/---

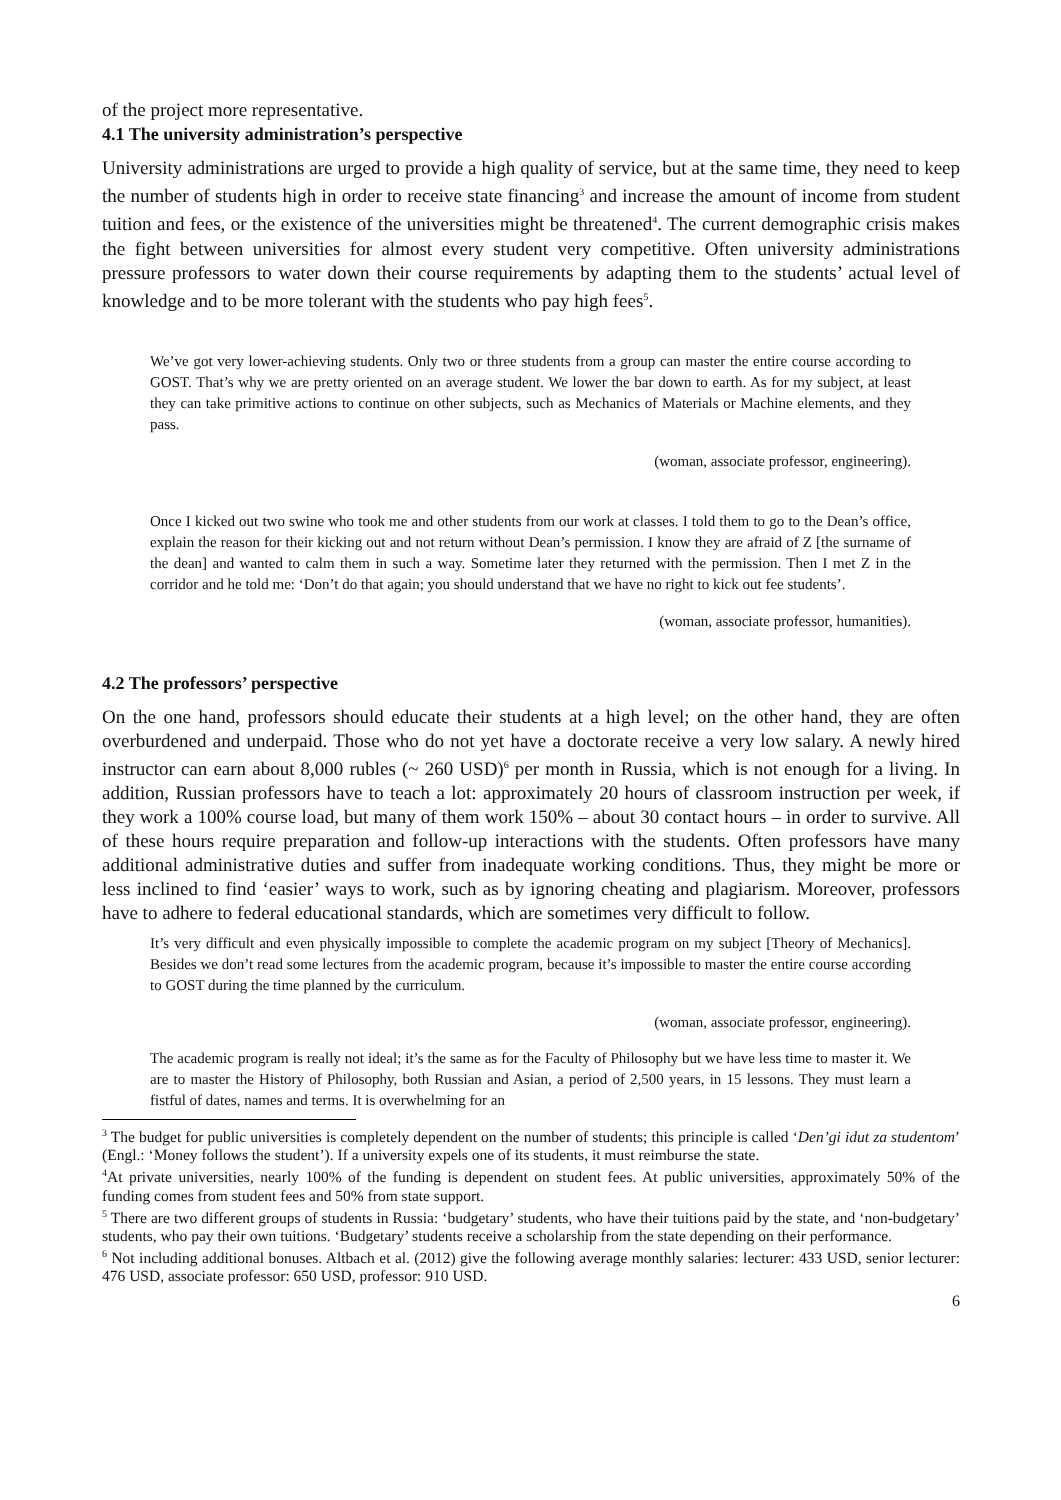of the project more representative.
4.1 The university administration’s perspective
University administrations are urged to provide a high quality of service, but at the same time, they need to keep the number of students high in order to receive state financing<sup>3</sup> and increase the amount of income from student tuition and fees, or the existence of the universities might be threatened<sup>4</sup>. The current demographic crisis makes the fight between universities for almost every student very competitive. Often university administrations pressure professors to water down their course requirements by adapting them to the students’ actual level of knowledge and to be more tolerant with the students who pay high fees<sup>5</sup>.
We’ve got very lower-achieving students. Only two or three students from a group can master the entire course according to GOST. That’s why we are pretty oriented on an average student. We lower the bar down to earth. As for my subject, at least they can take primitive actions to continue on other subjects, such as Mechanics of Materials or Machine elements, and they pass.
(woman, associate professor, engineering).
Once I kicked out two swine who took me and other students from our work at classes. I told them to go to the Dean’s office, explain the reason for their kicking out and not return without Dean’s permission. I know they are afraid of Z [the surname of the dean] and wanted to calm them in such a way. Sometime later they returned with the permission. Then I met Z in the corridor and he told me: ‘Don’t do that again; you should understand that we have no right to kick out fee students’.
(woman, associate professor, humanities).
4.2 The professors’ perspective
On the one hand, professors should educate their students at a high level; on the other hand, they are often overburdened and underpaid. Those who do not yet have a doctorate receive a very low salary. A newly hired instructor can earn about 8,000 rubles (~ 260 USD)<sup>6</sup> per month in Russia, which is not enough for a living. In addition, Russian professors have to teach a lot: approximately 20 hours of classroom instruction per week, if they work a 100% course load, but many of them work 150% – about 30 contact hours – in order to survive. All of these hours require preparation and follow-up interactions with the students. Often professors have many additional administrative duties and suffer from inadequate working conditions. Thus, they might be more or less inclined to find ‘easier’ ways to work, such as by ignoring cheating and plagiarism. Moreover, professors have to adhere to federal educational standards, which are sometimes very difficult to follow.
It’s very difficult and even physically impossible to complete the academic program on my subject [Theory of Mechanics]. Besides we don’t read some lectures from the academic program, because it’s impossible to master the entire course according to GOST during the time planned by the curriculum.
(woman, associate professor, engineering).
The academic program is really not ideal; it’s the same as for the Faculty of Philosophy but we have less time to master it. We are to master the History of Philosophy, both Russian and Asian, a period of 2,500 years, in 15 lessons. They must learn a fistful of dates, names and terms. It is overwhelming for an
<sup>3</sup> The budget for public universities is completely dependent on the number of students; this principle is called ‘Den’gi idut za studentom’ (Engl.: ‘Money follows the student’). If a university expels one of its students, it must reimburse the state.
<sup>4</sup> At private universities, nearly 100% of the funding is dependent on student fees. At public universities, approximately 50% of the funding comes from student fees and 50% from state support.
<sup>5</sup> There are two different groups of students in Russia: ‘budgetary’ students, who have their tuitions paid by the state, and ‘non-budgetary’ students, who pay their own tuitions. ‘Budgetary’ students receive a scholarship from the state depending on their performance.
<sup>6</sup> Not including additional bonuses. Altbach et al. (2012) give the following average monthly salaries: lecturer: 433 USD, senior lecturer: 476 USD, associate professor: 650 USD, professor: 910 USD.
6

\---

Your task is to copy every line in the entries that holds the string "must".

* Solved problem
The academic program is really not ideal; it’s the same as for the Faculty of Philosophy but we have less time to master it. We are to master the History of Philosophy, both Russian and Asian, a period of 2,500 years, in 15 lessons. They must learn a fistful of dates, names and terms. It is overwhelming for an
<sup>3</sup> The budget for public universities is completely dependent on the number of students; this principle is called ‘Den’gi idut za studentom’ (Engl.: ‘Money follows the student’). If a university expels one of its students, it must reimburse the state.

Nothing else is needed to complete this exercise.